Theorem (Archimedean property). For every $x \in \mathbb{R}$ , there exists $n \in \mathbb{N}$ with $n > x$ .

Proof. Suppose for contradiction that some $x \in \mathbb{R}$ is an upper bound for $\mathbb{N}$ . Then $\mathbb{N}$ is a non-empty bounded-above subset of $\mathbb{R}$ , so by the LUB property it has a supremum $\alpha = \sup \mathbb{N}$ . Since $\alpha - 1$ is not an upper bound of $\mathbb{N}$ , there exists $n \in \mathbb{N}$ with $n > \alpha - 1$ , i.e.\ $n + 1 > \alpha$ . But $n + 1 \in \mathbb{N}$ , contradicting $\alpha$ being an upper bound. $\square$

An equivalent formulation: for any $\varepsilon > 0$ , there exists $n \in \mathbb{N}$ with $1/n < \varepsilon$ . This is used constantly in analysis to show that quantities can be made arbitrarily small.

Useful reformulations

The following are all equivalent to $\alpha = \sup S$ , and each is useful in different proofs:

$\alpha$ is an upper bound, and for every $\varepsilon > 0$ the interval $(\alpha - \varepsilon, \alpha]$ contains a point of $S$ .
$\alpha$ is an upper bound, and there is a sequence $(s_n)$ in $S$ with $s_n \to \alpha$ .
$\alpha = \min\{M \in \mathbb{R} : M \text{ is an upper bound of } S\}$ .

The second reformulation — a sequence in $S$ converging to the supremum — is often the most useful in proofs, connecting the sup/inf language back to sequences and limits.

Summary

An upper bound of $S$ satisfies $s \leq M$ for all $s \in S$ ; a lower bound satisfies $m \leq s$ for all $s \in S$ .
The supremum $\sup S$ is the least upper bound; the infimum $\inf S$ is the greatest lower bound.
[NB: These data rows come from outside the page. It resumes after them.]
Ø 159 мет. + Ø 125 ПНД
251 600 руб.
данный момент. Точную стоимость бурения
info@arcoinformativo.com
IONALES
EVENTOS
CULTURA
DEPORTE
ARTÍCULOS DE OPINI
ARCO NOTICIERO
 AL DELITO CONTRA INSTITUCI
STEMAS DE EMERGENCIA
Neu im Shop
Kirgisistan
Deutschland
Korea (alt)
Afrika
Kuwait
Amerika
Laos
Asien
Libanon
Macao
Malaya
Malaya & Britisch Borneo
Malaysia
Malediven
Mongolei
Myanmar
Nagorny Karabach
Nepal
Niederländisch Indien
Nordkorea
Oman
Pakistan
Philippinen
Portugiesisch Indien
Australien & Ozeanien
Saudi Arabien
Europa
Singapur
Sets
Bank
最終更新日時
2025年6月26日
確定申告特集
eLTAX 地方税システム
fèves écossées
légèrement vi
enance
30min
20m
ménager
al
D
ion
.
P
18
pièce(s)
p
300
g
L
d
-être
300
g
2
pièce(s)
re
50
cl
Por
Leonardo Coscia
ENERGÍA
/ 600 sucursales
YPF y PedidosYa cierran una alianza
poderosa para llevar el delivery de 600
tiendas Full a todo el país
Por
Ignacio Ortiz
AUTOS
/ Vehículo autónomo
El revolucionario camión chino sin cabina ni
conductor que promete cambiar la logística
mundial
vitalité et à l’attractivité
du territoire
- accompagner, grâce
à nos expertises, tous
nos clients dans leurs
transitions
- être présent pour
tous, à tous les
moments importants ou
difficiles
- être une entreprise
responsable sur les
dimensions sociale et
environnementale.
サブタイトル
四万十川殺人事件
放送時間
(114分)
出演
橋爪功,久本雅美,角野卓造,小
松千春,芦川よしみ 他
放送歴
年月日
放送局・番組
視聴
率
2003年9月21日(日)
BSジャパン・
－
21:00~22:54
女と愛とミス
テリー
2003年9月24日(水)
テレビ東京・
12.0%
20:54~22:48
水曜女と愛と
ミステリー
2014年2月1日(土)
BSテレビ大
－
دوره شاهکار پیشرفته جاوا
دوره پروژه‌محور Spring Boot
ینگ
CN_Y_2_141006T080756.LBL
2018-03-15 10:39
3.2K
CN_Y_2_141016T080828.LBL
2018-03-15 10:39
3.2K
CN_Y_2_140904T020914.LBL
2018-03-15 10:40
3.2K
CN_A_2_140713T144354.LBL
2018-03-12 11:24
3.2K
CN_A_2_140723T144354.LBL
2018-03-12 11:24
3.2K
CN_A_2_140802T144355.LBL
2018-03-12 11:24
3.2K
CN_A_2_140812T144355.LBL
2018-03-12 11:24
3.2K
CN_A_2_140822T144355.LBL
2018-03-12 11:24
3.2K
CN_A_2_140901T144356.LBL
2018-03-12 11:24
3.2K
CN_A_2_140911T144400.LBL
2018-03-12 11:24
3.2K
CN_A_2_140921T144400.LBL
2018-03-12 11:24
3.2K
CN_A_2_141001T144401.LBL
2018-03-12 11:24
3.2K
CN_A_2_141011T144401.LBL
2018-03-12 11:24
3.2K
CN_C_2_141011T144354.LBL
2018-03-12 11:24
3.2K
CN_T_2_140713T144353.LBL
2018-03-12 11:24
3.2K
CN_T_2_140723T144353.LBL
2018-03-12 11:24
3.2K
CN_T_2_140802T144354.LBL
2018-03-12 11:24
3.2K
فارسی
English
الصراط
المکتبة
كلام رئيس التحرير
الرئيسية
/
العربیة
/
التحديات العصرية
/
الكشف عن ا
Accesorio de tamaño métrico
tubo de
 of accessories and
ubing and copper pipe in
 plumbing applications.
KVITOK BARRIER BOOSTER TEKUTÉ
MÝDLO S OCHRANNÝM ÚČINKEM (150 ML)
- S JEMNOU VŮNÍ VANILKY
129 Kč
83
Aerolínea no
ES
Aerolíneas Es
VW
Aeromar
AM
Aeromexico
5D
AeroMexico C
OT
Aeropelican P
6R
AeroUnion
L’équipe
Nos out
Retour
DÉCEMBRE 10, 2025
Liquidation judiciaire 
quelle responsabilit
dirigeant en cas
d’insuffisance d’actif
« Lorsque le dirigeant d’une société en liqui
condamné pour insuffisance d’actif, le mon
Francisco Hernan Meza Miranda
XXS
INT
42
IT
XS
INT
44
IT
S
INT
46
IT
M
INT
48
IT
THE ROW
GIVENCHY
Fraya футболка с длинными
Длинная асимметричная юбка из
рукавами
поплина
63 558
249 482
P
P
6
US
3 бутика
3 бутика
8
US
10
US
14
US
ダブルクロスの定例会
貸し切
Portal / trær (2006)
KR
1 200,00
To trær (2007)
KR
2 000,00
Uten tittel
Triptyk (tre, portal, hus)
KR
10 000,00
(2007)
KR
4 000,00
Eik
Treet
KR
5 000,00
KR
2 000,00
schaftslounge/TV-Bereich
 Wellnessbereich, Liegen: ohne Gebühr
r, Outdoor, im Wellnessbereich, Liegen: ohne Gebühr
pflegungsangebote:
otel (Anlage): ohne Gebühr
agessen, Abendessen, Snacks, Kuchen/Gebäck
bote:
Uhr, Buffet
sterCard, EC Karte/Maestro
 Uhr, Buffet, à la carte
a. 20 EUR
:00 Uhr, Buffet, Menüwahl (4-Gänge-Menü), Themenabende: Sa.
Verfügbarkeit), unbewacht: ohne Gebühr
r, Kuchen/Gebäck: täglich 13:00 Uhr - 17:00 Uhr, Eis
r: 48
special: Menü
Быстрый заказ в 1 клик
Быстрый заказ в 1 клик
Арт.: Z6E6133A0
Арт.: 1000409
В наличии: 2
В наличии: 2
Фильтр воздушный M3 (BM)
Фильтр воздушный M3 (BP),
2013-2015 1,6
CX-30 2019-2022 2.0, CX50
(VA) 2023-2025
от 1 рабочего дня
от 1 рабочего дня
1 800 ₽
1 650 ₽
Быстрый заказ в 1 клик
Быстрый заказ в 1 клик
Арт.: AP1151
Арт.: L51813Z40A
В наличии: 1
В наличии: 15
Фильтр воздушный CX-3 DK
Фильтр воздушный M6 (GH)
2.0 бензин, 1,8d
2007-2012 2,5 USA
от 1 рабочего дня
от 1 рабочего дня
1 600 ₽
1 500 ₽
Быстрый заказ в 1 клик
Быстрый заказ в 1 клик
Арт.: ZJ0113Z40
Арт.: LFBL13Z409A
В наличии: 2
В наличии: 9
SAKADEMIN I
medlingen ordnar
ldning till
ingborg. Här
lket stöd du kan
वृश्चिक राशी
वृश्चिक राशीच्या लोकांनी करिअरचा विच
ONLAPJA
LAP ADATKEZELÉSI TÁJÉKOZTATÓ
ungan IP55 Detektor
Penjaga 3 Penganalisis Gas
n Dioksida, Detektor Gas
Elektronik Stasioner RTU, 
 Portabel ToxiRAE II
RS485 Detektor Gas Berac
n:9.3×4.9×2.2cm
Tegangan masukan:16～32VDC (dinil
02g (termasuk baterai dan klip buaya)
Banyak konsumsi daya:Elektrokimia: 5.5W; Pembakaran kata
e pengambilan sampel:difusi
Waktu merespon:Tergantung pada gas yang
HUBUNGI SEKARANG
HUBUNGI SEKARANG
Both are unique when they exist.
The characterisation: $\alpha = \sup S$ iff $\alpha$ is an upper bound and for every $\varepsilon > 0$ some $s \in S$ satisfies $s > \alpha - \varepsilon$ .
The least upper bound property: every non-empty $S \subseteq \mathbb{R}$ bounded above has $\sup S \in \mathbb{R}$ . This is equivalent to the completeness of $\mathbb{R}$ .
The supremum may or may not lie in $S$ : $\sup S \in S$ iff $S$ has a maximum.
The Archimedean property follows: for any $x \in \mathbb{R}$ there exists $n \in \mathbb{N}$ with $n > x$ , so $\mathbb{N}$ is unbounded above and $1/n$ can be made arbitrarily small.